Still, perception lags. In some communities, adult education is misunderstood, even dismissed. A 2023 survey by the Institute of Adult Education revealed that 42% of rural respondents couldn’t distinguish adult education from remedial classes. In too many places, a stigma lingers.

Meanwhile, the public message seems loud and proud. Billboards in Dar es Salaam, Moshi, and Bukoba scream, “Education is the Key.” Yet just behind those signs, many adult centers sit idle by sunset. One center in Morogoro boasts a brightly painted sign but hasn’t hosted a class in weeks.

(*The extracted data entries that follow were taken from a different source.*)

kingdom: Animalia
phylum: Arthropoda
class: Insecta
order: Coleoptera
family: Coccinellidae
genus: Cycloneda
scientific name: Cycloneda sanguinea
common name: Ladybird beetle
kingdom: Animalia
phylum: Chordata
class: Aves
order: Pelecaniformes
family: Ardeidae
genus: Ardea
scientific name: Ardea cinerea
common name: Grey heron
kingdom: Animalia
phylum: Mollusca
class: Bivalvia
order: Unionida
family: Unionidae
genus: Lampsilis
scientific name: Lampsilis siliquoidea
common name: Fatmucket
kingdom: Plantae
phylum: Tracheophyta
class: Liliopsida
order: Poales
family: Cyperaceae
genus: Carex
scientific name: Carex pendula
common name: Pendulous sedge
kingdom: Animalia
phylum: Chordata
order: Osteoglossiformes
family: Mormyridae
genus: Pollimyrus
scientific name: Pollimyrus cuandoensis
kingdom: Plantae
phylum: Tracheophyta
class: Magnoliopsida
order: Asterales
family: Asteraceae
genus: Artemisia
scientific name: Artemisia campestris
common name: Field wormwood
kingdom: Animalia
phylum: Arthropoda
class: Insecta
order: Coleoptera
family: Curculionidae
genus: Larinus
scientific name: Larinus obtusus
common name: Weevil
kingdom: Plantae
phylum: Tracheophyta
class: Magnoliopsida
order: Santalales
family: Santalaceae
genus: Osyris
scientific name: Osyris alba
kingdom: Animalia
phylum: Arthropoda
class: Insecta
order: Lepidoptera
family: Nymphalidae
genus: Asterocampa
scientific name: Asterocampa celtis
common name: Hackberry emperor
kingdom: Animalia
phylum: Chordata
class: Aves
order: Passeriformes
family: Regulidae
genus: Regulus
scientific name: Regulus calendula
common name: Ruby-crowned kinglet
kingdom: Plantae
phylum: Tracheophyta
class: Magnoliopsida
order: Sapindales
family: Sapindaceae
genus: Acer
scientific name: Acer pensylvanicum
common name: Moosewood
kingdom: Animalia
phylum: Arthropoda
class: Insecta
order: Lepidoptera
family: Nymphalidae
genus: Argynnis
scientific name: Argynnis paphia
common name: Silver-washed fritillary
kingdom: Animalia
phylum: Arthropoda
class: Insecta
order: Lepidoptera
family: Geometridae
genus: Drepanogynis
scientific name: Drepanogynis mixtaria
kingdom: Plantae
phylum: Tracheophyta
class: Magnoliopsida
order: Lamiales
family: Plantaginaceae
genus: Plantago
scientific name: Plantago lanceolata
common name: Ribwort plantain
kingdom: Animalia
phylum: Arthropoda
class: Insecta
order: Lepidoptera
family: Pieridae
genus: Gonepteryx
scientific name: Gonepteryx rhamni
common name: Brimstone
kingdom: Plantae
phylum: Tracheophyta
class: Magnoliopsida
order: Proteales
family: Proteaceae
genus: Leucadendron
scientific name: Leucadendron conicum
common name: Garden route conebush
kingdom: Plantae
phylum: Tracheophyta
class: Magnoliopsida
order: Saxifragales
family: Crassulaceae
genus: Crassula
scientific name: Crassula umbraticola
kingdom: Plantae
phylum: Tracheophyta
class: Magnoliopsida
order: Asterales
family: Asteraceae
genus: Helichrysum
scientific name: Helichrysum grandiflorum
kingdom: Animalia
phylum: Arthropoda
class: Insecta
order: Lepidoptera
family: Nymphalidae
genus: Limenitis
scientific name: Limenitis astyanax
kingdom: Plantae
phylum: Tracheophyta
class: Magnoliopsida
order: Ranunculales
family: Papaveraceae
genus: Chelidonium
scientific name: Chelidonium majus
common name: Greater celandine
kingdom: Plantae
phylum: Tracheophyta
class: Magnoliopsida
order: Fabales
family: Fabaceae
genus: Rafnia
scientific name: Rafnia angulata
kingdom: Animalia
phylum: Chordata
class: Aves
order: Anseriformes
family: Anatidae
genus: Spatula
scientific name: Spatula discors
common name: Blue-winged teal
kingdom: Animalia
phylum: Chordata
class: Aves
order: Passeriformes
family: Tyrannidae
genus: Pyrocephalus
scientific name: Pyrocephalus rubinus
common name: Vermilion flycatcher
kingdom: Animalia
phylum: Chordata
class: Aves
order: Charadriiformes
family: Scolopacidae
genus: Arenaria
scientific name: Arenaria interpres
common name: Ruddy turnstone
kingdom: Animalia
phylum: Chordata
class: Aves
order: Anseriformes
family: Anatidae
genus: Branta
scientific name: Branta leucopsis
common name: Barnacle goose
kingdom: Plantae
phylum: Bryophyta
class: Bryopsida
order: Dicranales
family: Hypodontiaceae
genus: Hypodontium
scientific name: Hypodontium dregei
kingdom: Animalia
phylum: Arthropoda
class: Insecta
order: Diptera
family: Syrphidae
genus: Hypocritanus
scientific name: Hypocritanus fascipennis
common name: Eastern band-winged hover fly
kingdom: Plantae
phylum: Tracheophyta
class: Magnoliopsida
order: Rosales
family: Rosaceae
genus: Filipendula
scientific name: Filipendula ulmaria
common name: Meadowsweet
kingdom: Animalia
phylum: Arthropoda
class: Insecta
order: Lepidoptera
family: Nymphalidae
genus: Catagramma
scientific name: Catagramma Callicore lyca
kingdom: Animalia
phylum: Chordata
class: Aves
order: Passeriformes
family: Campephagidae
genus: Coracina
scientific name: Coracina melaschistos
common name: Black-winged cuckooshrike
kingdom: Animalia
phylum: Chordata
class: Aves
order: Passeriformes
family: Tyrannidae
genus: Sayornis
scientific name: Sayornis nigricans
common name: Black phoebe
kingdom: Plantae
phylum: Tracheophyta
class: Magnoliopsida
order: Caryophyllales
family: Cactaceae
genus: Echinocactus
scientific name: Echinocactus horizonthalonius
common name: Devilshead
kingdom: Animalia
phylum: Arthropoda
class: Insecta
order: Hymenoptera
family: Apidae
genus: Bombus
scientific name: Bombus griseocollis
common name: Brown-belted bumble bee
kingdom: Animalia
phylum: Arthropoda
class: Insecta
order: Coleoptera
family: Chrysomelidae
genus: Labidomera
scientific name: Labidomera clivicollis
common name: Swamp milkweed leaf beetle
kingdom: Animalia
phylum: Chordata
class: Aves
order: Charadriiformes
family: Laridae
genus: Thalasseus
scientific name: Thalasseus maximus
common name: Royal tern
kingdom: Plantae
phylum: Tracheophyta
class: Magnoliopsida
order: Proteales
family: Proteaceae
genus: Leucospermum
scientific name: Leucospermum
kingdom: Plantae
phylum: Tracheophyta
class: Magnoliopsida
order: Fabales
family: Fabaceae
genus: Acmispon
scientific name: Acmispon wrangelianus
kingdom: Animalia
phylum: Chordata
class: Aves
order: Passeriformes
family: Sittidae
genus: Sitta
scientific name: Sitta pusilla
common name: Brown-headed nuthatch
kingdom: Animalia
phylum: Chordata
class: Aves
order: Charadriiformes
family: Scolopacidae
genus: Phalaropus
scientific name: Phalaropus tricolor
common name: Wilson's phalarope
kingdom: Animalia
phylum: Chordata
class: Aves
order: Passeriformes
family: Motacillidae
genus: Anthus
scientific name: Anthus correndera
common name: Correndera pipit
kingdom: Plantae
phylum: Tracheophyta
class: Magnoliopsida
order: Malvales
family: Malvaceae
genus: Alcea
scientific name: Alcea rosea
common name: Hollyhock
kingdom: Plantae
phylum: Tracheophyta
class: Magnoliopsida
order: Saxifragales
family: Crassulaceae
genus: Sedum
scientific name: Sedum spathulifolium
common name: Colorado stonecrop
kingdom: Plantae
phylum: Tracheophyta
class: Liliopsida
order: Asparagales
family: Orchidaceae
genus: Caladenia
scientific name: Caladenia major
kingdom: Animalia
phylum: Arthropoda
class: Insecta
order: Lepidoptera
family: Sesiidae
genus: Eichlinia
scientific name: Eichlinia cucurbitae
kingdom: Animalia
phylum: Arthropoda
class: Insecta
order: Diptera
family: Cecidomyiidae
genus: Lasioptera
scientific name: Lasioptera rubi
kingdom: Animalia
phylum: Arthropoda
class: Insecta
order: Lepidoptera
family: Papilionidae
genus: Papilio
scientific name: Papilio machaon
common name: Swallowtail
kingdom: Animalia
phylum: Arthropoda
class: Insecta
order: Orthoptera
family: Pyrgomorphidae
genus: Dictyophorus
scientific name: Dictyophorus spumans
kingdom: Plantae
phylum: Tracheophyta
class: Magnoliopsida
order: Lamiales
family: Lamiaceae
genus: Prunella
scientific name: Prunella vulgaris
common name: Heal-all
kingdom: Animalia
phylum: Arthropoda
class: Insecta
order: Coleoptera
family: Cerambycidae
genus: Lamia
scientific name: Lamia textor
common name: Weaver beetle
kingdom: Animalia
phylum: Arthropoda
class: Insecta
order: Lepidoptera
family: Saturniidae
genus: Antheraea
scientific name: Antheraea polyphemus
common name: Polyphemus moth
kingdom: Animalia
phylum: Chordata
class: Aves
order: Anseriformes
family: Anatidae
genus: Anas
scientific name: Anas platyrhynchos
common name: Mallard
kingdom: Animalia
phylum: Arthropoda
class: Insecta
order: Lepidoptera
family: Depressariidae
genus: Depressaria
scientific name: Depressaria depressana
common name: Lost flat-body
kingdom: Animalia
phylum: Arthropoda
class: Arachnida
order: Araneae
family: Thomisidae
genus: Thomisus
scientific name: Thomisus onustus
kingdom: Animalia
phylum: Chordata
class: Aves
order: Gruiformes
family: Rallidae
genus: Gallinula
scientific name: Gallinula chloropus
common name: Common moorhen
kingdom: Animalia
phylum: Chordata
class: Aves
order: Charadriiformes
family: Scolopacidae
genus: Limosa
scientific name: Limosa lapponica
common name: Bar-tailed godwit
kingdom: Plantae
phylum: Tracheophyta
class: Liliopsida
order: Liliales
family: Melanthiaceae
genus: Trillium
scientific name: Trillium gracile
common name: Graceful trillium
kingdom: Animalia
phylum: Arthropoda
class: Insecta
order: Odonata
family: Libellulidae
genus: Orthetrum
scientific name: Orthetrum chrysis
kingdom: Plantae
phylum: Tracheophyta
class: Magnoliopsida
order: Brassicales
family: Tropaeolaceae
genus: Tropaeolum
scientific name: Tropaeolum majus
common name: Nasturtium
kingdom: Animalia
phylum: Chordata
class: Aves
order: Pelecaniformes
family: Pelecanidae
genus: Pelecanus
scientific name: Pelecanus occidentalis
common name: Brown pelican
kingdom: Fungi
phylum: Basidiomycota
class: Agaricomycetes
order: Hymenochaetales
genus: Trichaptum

And yet, people continue to learn under trees, through WhatsApp groups, community radios, and agricultural cooperatives. Education flows where the will exists, even when infrastructure lags. “I never imagined I’d read a bank form by myself,” says Shaaban Mbogho from Tanga, who now teaches peers after learning basic literacy at 48. “Now, I help others. It’s not just about me anymore.”

As International Adult Education Week draws near this September, Tanzania faces a test of intention. The frameworks are there. The international partners—UNESCO, DVV International—remain engaged. But the promises must match the practice. Adult education can’t be just a line in the budget or a slogan in a speech. It has to reach the woman in Mpanda, the fisherman in Kilwa, the tailor in Manyara—not in theory, but in lived reality.

Ngumbaru, once scrawled on chalkboards in village huts, is now typed into apps and streamed via radio. The essence is the same: a belief that learning doesn’t end at childhood. In that belief, Tanzania’s adult learners aren’t lagging. They’re leading, one lesson at a time.